If the readings from ^8 (presented in yesterday's post) are problematic, still it is certainly true that Schubert puts plainly before our ears the tonal space of the upper fourth, ^5 to ^8, and we might reasonably engage that as a priority in the large-scale design. The first reading built on this basis is a simple rising Urlinie ^5-^6-^7-^8 that trumps Schachter's line from ^3 in simplicity and elegance: not only is the line short but the reading also rests on what we hear readily: "the right hand plays two melodic lines written in free imitation"; furthermore, the upper voice is the lead melody, even if that voice is "generally [less] active" than the alto (Schachter, 70).
We can also appeal to style statistics: although complex compound melodies exist in abundance in the violinistic Ländler repertoire, and certainly find their way into Schubert's waltzes (D145n1 (Ländler), D146n2, D779n26, D779n29, D924n3, and D969n10 are particularly nice examples), a middle-voice main melody is rare in the early waltz repertoire (although we could, I suppose, just declare this to be yet another of the anomalies in the A Major Waltz). In D734n14, for example, "soprano" and "alto" start an octave apart; the role of principal voice is initially contested, but the soprano wins out by bar 3. D779n1 (score reproduced at the bottom of this post) and D779n19 are the only other Schubert waltzes I know in which a really convincing argument can be made for alto-priority.
The alto replicates Schachter's main melodic voice throughout. The soprano also traces a middleground form of the line from ^5 to ^8 in the first strain (not shown). The ^5 is reinstated in the upper voice in the second strain, allowing the final upward-pushing figure ^5-^6-^7 over V, in a replication of the cadence of the first strain.
Although the specific figure Schubert uses here (both ^6 and ^7 over V) seems to have been an innovation of his, play with scale degree ^6 above both I and V was a cliché of the Ländler almost from the beginning and passed into the waltz once its subgenres began to merge in the 1820s.

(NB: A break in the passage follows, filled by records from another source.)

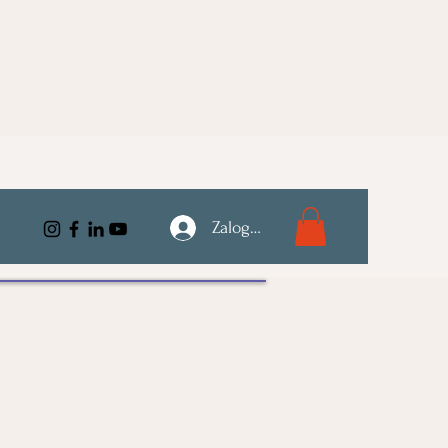
Zaloguj się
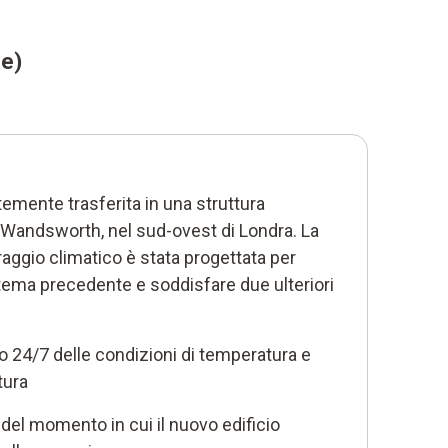
he)
emente trasferita in una struttura
 Wandsworth, nel sud-ovest di Londra. La
aggio climatico è stata progettata per
stema precedente e soddisfare due ulteriori
o 24/7 delle condizioni di temperatura e
tura
del momento in cui il nuovo edificio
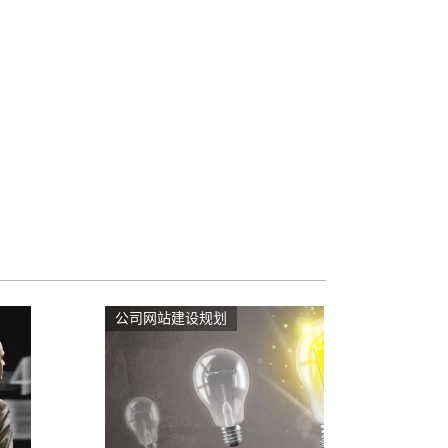
公司网站建设规划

The other reading focused on the space ^5 to ^8 is decidedly less successful. The symmetrical treatment of the space from ^5 to ^8 takes the strongest elements of the first 8-line reading and replaces its weak ending with the rising line of the first reading above. This version puts before the eye the aurally salient parallel patterns of rising in the first and second strains-the first time through the long initial arpeggiation, the second time through the ascent of the Urlinie to ^8 -- but it suppresses the same figures in the opening of the second strain (once again, however, that could be ascribed to differences of function -- or, here, function in different structural levels). I find the parallelism appealing, but finally prefer the previous reading (^5 rising to ^8) because it puts such emphasis on an unusual stylistic feature of this waltz: its play of counterpoint.
Reference:
Schachter, Carl. "Rhythm and Linear Analysis: Durational Reduction." Music Forum 5 (1980): 197-232. Reprinted as "Durational Reduction" in Schachter 1999a, 54-78. (Schachter, Carl. Joseph Straus, ed. Unfoldings: Essays in Schenkerian Theory and Analysis. New York/London: Oxford University Press, 1999).